# Competing to give me the highest rate LOL



## MyJessicaLS430 (May 29, 2018)

Here is the story. I have upgraded my 11 Lexus LS to a 15 long wheelbase version (460L). Everything was so sweet from the moment stepping into the familiar dealership until I called to update my insurance policy.

My previous monthly insurance payment is about $190 for 2 cars with comprehensive coverage including uninsured motorist damage, $1000 deductible.
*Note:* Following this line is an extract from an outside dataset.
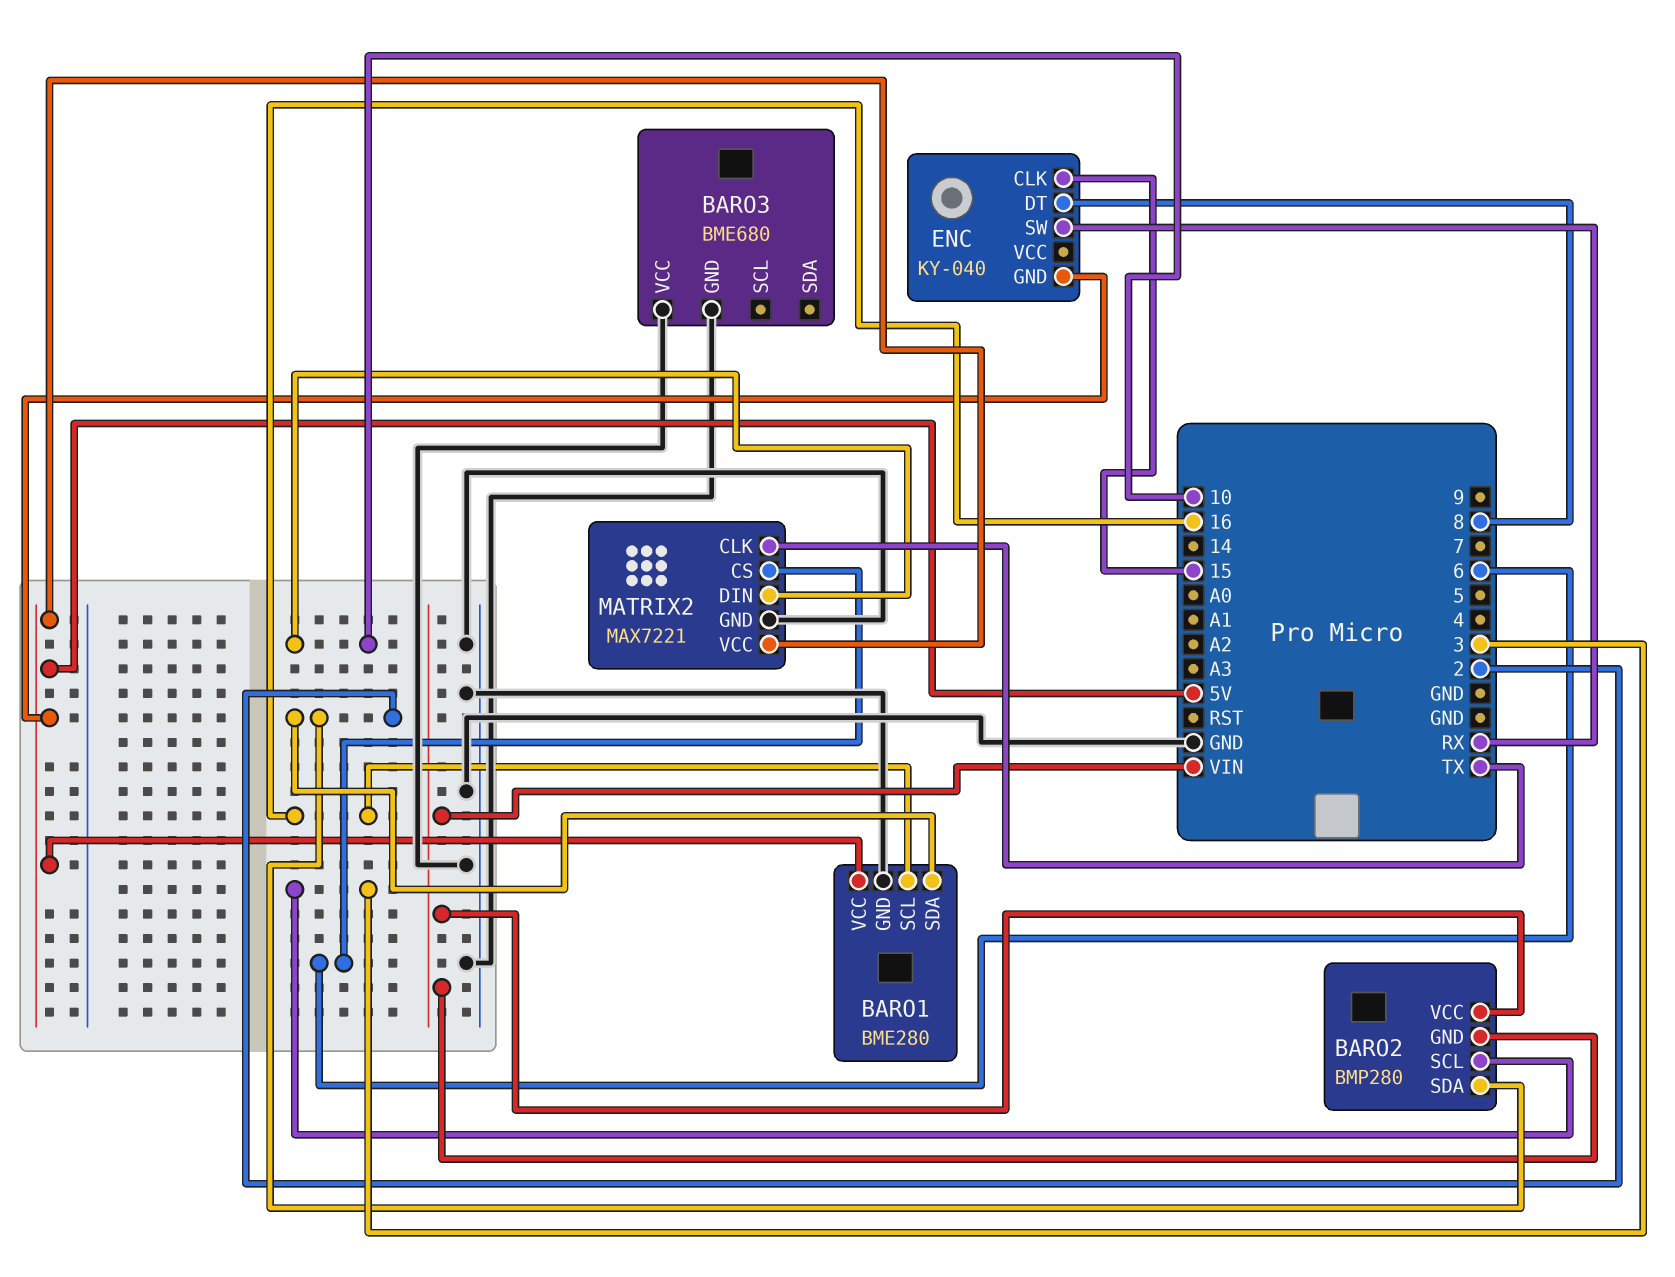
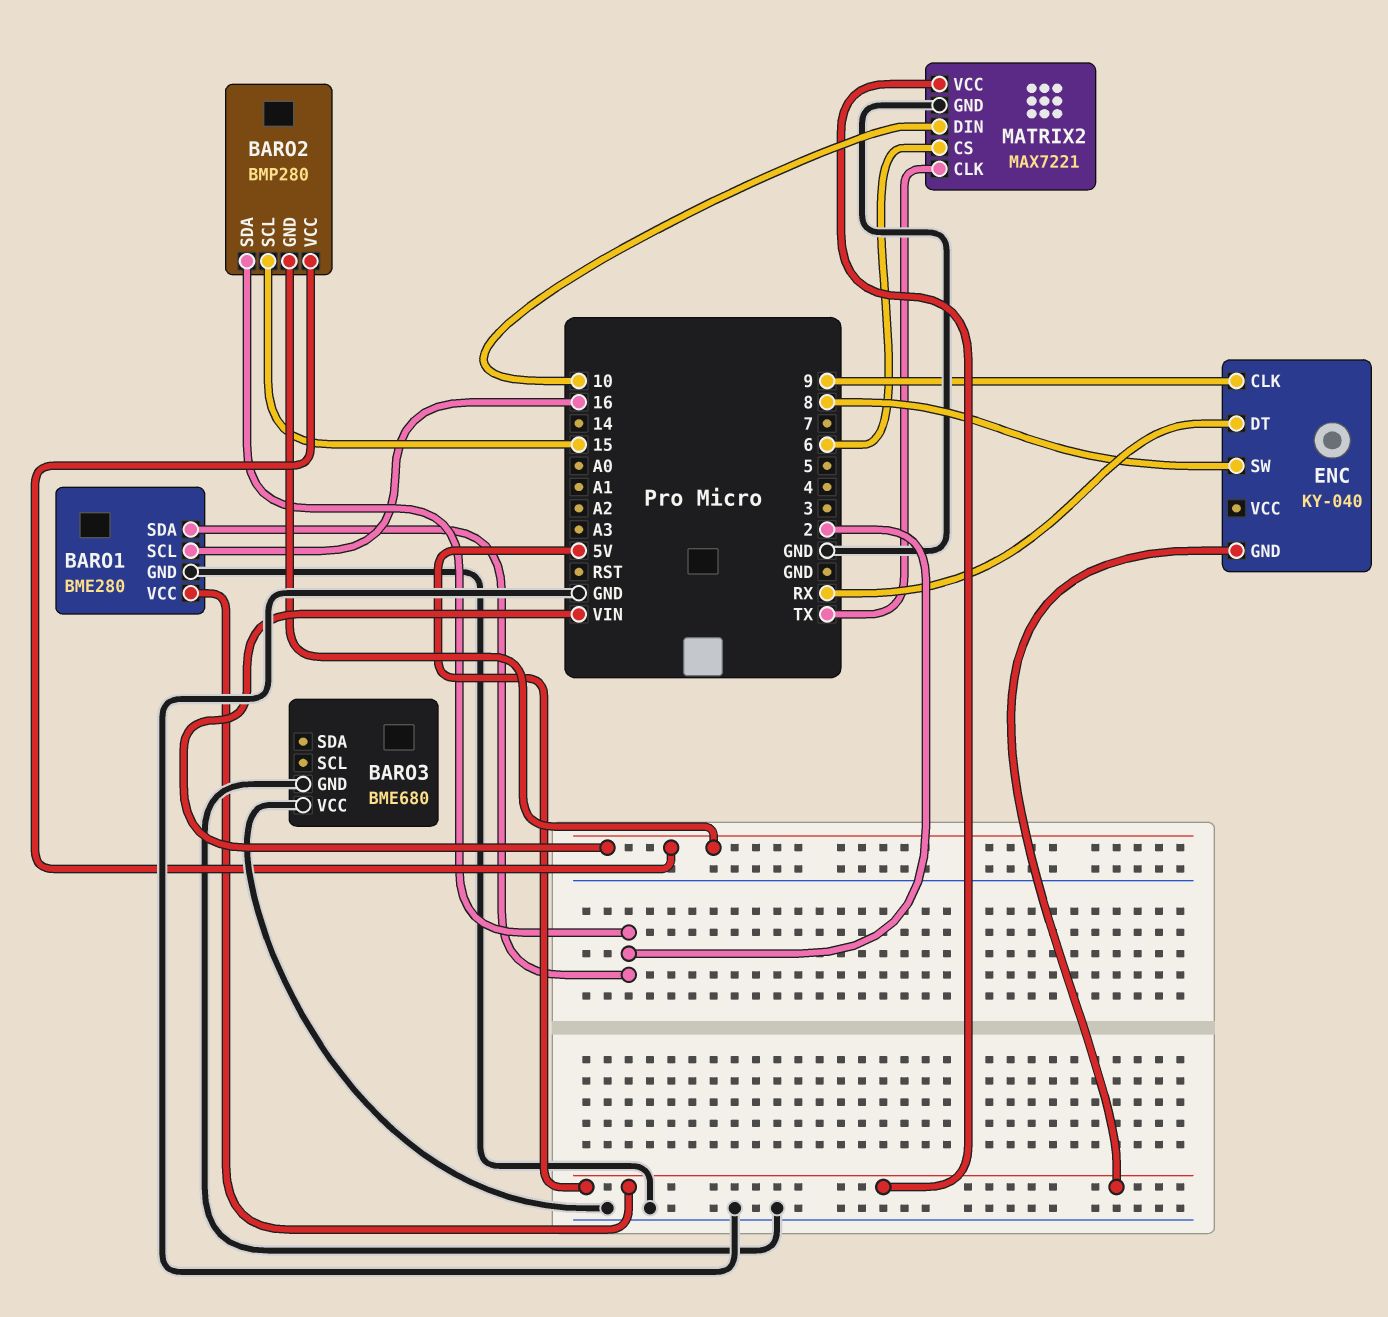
BARO2 pin SCL: 3 -> 15
ENC pin CLK: 15 -> 9
ENC pin DT: 8 -> RX
ENC pin SW: RX -> 8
Among the numerous quotes (>$300) that I received, the lowest offer is $250/mo. The highest one is from Statefarm $490/mo. @@@@

When I ask why my rate shoots rocket-high while I have no history of at-fault accidents or traffic violations, these are the standard replies
1) Lexus + flagship LS
2) Very new car (hmm... 4 years old now)

So what? In the event of a no-fault accident, it is the insurance of the other driver who pays. Assuming I was the at-fault party, my insurance is not going to pay to repair my car anyway ! It doesn't make any sense at all!! Besides, there are numerous Lexus, BMW ....( the list can go on) on the road. Are all those drivers being ripped off too?

How much are you guys paying? I only drive a few hours each week so getting a commercial insurance is too much for me.

By the way, I am thinking to try out Turo where you can set your own rate to rent your car out. The Houston market has been very quiet recently....


----------



## Older Chauffeur (Oct 16, 2014)

MyJessicaLS430 said:


> So what? In the event of a no-fault accident, it is the insurance of the other driver who pays. Assuming I was the at-fault party, my insurance is not going to pay to repair my car anyway ! It doesn't make any sense at all!! Besides, there are numerous Lexus, BMW ....( the list can go on) on the road. Are all those drivers being ripped off too?


Why would your insurance not fix your car if you're at fault in an accident? Are you not carrying collision coverage?


----------



## touberornottouber (Aug 12, 2016)

To be fair they still might have to pay out on the higher value if it is an U.M who hits you. But yes it is a scam. I have a perfect record and pay $180 a month for 1 car with good coverage, rideshare, stacked UM, and a $250 deductible.

But to be fair it is even more of a scam for non-rideshare drivers. I put about 40,000 miles a year on my car now doing rideshare but if I just used it personally I would only put 5,000 miles on a year. So due to rideshare I drive about 800% more. Yet my rates probably only went up about $40 more a month due to the rideshare coverage.


----------



## amazinghl (Oct 31, 2018)

Insurance company are into business of making money for themselves.


----------